Search code examples
scalatiffgeotiffgeotrellis

How to combine multiple TIFF's into one large Geotiff in scala?


I am working on a project for finding water depth and extent using digital ground model (DGM). I have multiple tiff files covering the area of interest and i want to combine them into a single tiff file for quick processing. How can i combine them using my own code below or any other methodology?

I have tried to concatenate the tiles bye getting them as an input one by one and then combining them but it throws GC error probably because there is something wrong with code itself. The code is provided below

import geotrellis.proj4._
import geotrellis.raster._
import geotrellis.raster.io.geotiff._
object waterdepth {
  val directories = List("data")

  //constants to differentiate which bands to use
  val R_BAND = 0
  val G_BAND = 1
  val NIR_BAND = 2

  // Path to our landsat band geotiffs.
  def bandPath(directory: String) = s"../biggis-landuse/radar_data/${directory}"

  def main(args: Array[String]): Unit = {
    directories.map(directory => generateMultibandGeoTiffFile(directory))
  }

  def generateMultibandGeoTiffFile(directory: String) = {
    val tiffFiles = new java.io.File(bandPath(directory)).listFiles.map(_.toString)

    val singleBandGeoTiffArray = tiffFiles.foldLeft(Array[SinglebandGeoTiff]())((acc, el:String) => {
      acc :+ SinglebandGeoTiff(el)
    })

    val tileArray = ArrayMultibandTile(singleBandGeoTiffArray.map(_.tile))

    println(s"Writing out $directory multispectral tif")
    MultibandGeoTiff(tileArray, singleBandGeoTiffArray(0).extent, singleBandGeoTiffArray(0).crs).write(s"data/$directory.tif")

it should be able to create a single tif file from all the seperate files but it throws up a memory error.

ITEMS ▸
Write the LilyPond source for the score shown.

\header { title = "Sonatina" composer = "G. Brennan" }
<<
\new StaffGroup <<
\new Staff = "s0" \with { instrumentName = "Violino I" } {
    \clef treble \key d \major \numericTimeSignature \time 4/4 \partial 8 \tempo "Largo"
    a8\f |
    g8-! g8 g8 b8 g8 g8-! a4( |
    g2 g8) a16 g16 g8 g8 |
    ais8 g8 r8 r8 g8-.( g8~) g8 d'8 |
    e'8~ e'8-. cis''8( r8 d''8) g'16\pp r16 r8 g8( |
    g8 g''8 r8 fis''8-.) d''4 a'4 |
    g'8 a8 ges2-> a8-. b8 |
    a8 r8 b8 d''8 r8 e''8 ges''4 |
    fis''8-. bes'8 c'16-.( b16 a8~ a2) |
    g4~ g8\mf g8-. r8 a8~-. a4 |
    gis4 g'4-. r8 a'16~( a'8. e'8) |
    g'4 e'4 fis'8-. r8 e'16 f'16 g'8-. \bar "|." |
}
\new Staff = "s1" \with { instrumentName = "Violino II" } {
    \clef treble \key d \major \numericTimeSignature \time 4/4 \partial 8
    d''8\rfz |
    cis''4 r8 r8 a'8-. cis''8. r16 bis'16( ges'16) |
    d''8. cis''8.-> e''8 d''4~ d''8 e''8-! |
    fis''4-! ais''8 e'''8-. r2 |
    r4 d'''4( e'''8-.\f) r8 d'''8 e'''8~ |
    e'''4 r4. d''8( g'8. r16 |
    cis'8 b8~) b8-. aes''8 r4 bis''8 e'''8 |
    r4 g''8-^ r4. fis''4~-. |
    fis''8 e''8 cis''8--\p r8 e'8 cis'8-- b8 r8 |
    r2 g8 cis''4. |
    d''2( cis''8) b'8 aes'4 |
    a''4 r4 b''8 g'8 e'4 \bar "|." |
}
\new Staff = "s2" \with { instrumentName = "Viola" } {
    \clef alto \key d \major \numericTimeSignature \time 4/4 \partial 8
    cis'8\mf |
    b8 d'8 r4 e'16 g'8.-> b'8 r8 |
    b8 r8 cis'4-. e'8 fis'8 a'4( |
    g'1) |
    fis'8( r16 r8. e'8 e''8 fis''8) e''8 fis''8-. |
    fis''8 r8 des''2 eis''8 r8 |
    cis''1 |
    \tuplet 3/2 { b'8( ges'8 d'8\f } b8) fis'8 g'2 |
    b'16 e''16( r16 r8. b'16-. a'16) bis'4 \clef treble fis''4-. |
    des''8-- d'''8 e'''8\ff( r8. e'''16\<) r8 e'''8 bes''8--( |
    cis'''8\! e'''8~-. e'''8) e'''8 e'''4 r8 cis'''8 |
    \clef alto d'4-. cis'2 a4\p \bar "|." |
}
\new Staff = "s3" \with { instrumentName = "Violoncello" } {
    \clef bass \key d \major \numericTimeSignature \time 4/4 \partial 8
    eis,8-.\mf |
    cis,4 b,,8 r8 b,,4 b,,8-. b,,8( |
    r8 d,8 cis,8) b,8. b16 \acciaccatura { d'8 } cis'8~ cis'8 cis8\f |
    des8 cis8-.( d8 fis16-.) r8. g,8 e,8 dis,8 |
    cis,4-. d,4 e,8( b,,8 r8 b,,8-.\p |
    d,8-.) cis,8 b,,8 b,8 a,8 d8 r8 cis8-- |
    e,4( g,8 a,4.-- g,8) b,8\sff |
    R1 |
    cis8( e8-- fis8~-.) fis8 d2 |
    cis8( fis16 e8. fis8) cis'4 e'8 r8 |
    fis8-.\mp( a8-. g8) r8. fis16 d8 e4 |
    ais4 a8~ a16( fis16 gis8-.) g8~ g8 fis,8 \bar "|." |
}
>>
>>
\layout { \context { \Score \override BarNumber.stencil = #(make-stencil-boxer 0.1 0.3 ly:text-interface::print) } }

TASK SET ▸
**a.** In the forum thread on combining TIFF files, what value does the code assign to NIR_BAND?
**b.** Reproduce word for word the part of the forum thread on combining TIFF files starting with "def generateMultibandGeoTiffFile(directory: String)" and going on through "acc :+ SinglebandGeoTiff(el)".
**c.** Extend the forum thread on merging TIFF files into one GeoTIFF, picking up after its last sentence.

OUTPUTS BY TASK ▸
**a.** 2

**b.**
def generateMultibandGeoTiffFile(directory: String) = {
    val tiffFiles = new java.io.File(bandPath(directory)).listFiles.map(_.toString)

    val singleBandGeoTiffArray = tiffFiles.foldLeft(Array[SinglebandGeoTiff]())((acc, el:String) => {
      acc :+ SinglebandGeoTiff(el)

**c.**
Solution

  • The idea you follow is correct, probably OOM happens since you're loading lot's of TIFFs into memory so it is not surprising. The solution is to allocate more memory for the JVM. However you can try this small optimization (that probably will work):

    import geotrellis.proj4._
    import geotrellis.raster._
    import geotrellis.raster.io.geotiff._
    import geotrellis.raster.io.geotiff.reader._
    
    import java.io.File
    
    def generateMultibandGeoTiffFile(directory: String) = {
      val tiffs =
        new File(bandPath(directory))
          .listFiles
          .map(_.toString)
          // streaming = true won't force all bytes to load into memory
          // only tiff metadata is fetched here
          .map(GeoTiffReader.readSingleband(_, streaming = true))
    
      val (extent, crs) = {
        val tiff = tiffs.head
        tiff.extent -> tiff.crs
      }
    
      // TIFF segments bytes fetch will start only during the write
      MultibandGeoTiff(
        MultibandTile(tiffs.map(_.tile)), 
        extent, crs
      ).write(s"data/$directory.tif")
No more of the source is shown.